Dataset
· · · · ·

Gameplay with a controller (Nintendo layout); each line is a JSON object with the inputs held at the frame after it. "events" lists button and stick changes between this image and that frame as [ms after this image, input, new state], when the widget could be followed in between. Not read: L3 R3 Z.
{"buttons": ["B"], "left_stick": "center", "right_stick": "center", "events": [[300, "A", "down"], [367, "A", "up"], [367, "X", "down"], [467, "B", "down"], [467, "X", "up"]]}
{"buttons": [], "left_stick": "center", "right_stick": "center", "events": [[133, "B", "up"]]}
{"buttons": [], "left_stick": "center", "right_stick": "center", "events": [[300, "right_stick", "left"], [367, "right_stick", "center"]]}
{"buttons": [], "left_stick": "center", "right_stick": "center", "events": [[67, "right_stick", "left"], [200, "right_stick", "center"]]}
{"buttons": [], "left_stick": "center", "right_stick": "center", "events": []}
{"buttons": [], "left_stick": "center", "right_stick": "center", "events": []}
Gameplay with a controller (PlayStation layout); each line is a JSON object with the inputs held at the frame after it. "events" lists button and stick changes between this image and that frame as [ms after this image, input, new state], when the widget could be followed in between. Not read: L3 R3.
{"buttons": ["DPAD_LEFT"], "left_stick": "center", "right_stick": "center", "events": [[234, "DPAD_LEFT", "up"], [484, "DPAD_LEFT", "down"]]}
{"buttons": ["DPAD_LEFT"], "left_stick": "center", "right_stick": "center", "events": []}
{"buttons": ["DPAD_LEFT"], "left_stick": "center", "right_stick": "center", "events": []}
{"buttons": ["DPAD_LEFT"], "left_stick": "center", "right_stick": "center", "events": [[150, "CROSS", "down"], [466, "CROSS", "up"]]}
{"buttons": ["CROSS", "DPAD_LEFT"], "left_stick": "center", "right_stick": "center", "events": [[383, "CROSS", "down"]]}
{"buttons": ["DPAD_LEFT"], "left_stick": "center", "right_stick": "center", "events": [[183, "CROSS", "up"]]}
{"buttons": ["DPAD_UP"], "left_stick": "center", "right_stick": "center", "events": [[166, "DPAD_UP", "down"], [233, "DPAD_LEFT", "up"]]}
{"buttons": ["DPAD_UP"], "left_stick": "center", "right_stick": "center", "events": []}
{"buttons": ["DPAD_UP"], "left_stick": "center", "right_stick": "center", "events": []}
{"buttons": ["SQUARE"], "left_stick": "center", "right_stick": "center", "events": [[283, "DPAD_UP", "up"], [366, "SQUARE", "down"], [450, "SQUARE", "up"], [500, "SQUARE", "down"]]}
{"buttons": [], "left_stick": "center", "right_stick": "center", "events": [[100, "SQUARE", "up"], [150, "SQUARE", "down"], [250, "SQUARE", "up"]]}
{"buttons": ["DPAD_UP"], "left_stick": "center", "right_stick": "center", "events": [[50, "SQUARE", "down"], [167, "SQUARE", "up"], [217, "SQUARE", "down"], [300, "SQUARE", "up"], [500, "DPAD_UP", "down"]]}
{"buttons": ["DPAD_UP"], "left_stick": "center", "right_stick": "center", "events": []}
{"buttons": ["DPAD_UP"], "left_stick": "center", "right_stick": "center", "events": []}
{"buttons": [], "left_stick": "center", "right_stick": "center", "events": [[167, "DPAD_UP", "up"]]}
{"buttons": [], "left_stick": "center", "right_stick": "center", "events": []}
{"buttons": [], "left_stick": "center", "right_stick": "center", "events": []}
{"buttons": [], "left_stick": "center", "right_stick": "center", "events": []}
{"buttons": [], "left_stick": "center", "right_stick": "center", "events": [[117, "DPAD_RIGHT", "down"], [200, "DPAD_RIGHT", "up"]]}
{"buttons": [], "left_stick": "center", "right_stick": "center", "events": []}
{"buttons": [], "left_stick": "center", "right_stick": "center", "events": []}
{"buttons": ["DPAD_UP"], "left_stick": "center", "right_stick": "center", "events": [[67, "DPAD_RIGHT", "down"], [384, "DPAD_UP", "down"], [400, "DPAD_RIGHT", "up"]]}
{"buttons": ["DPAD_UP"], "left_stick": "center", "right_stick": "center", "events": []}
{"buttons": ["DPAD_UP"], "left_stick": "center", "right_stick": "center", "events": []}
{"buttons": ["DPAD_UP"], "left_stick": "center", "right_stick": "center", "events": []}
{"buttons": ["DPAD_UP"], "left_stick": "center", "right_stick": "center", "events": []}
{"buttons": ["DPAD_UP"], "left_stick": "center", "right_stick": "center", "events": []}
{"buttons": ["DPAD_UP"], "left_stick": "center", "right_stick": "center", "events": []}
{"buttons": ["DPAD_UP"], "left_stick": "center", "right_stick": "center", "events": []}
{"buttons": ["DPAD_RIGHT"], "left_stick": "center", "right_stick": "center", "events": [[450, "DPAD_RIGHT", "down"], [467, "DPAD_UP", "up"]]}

· · · · ·

Problem details
Return, from the data, each line where the string "changes" occurs.

Result of the exercise
Gameplay with a controller (Nintendo layout); each line is a JSON object with the inputs held at the frame after it. "events" lists button and stick changes between this image and that frame as [ms after this image, input, new state], when the widget could be followed in between. Not read: L3 R3 Z.
Gameplay with a controller (PlayStation layout); each line is a JSON object with the inputs held at the frame after it. "events" lists button and stick changes between this image and that frame as [ms after this image, input, new state], when the widget could be followed in between. Not read: L3 R3.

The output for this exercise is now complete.